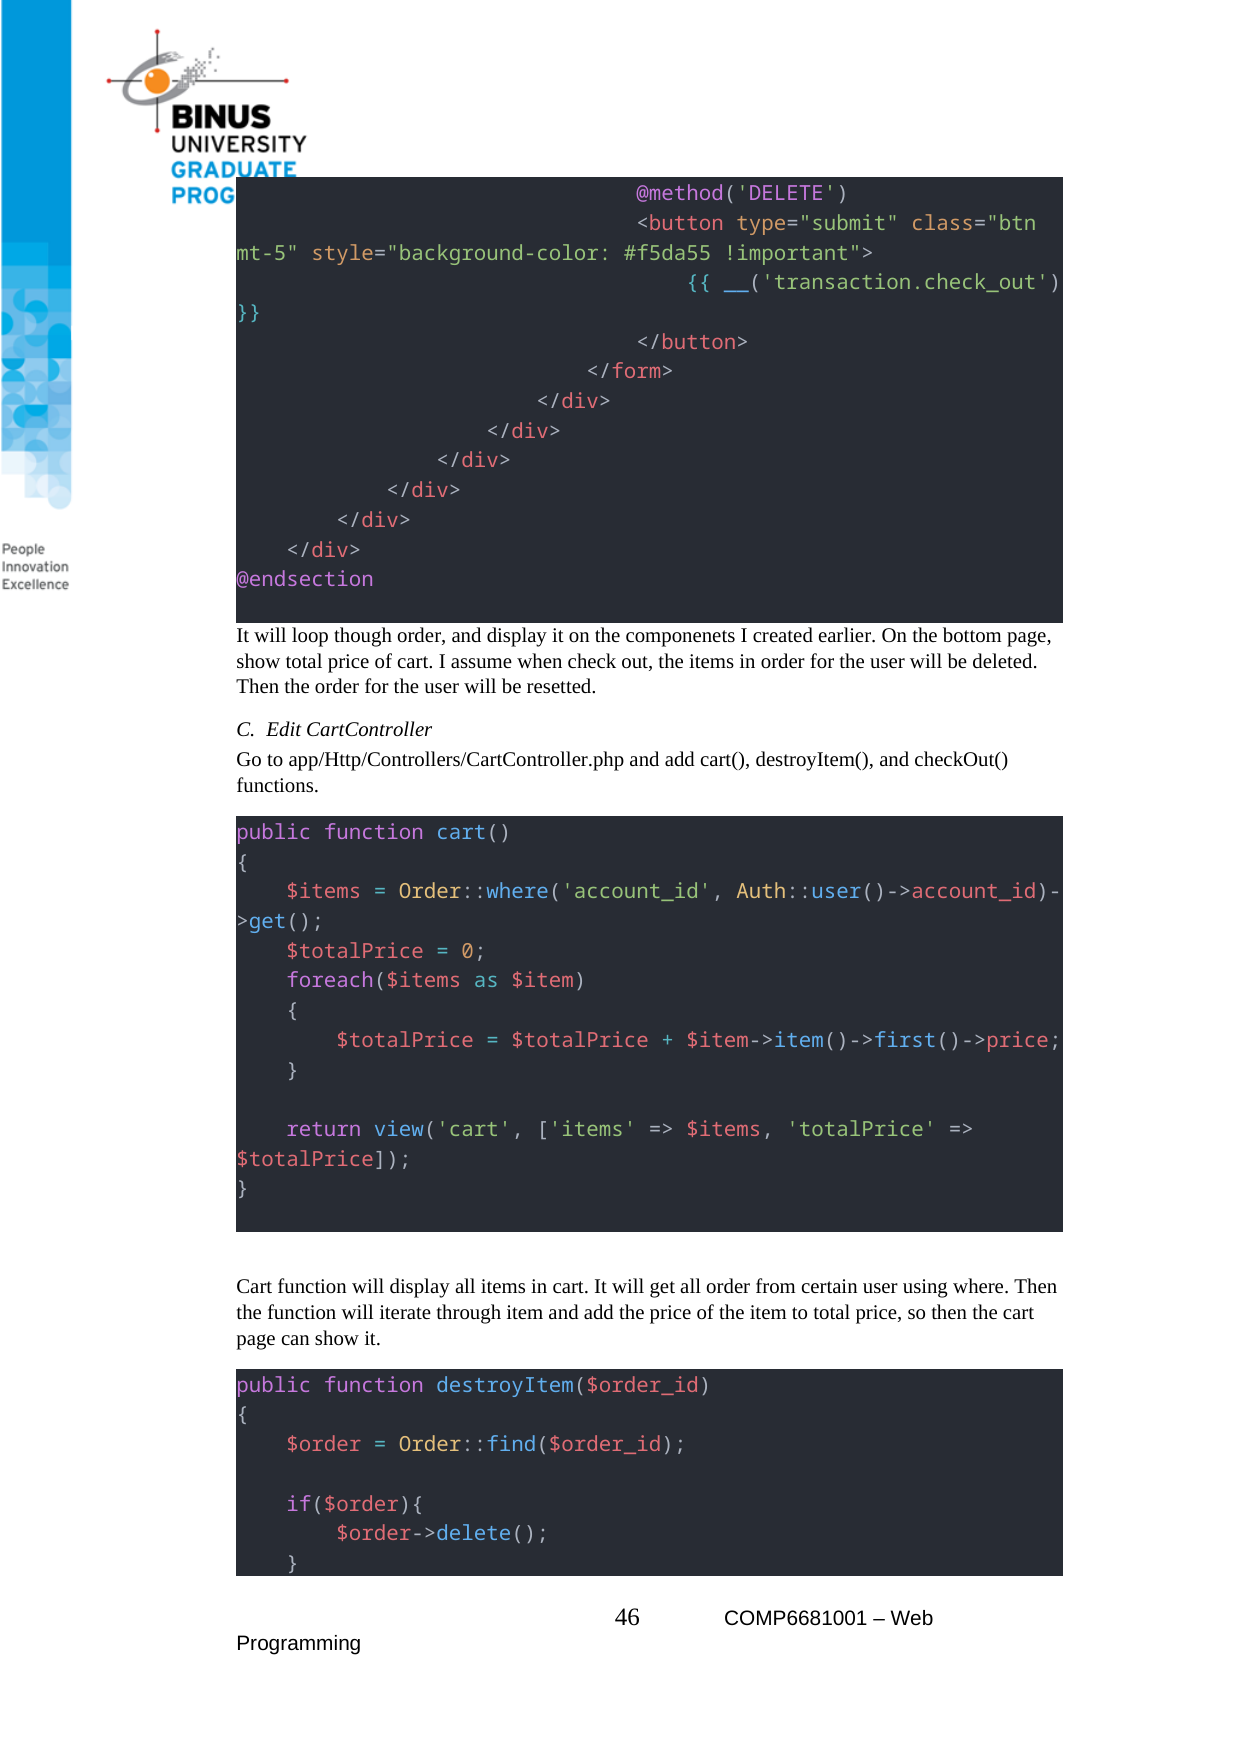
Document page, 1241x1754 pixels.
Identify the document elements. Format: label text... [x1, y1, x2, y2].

text $order->delete(); [236, 1517, 1063, 1547]
text } [236, 1547, 1063, 1576]
text { [236, 1398, 1063, 1428]
text </div> [236, 504, 1063, 533]
text <button type="submit" class="btn mt-5" style="background-color: #f5da55 !important"> [236, 207, 1063, 266]
text {{ __('transaction.check_out') }} [236, 266, 1063, 326]
text { [236, 994, 1063, 1024]
text </form> [236, 355, 1063, 385]
text </div> [236, 385, 1063, 415]
text Go to app/Http/Controllers/CartController.php and add cart(), destroyItem(), and checkOut() functions. [236, 747, 1063, 797]
text } [236, 1172, 1063, 1202]
text $items = Order::where('account_id', Auth::user()->account_id)->get(); [236, 875, 1063, 935]
text return view('cart', ['items' => $items, 'totalPrice' => $totalPrice]); [236, 1113, 1063, 1172]
text { [236, 846, 1063, 875]
text $totalPrice = $totalPrice + $item->item()->first()->price; [236, 1024, 1063, 1053]
text } [236, 1053, 1063, 1083]
text foreach($items as $item) [236, 964, 1063, 994]
text $order = Order::find($order_id); [236, 1428, 1063, 1458]
text @endsection [236, 563, 1063, 593]
text It will loop though order, and display it on the componenets I created earlier. On the bottom page, show total price of cart. I assume when check out, the items in order for the user will be deleted. Then the order for the user will be resetted. [236, 623, 1063, 698]
text </div> [236, 444, 1063, 474]
text @method('DELETE') [236, 177, 1063, 207]
text Cart function will display all items in cart. It will get all order from certain user using where. Then the function will iterate through item and add the price of the item to total price, so then the cart page can show it. [236, 1274, 1063, 1350]
text </button> [236, 326, 1063, 355]
text public function cart() [236, 816, 1063, 846]
picture [0, 0, 560, 606]
text $totalPrice = 0; [236, 935, 1063, 964]
text if($order){ [236, 1487, 1063, 1517]
subtitle Edit CartController [236, 717, 1063, 741]
text </div> [236, 415, 1063, 444]
text public function destroyItem($order_id) [236, 1369, 1063, 1398]
text </div> [236, 533, 1063, 563]
text </div> [236, 474, 1063, 504]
______
## What is needed
Pull out every line holding "button" from the records above, and copy it.

## Output
text <button type="submit" class="btn mt-5" style="background-color: #f5da55 !important"> [236, 207, 1063, 266]
text </button> [236, 326, 1063, 355]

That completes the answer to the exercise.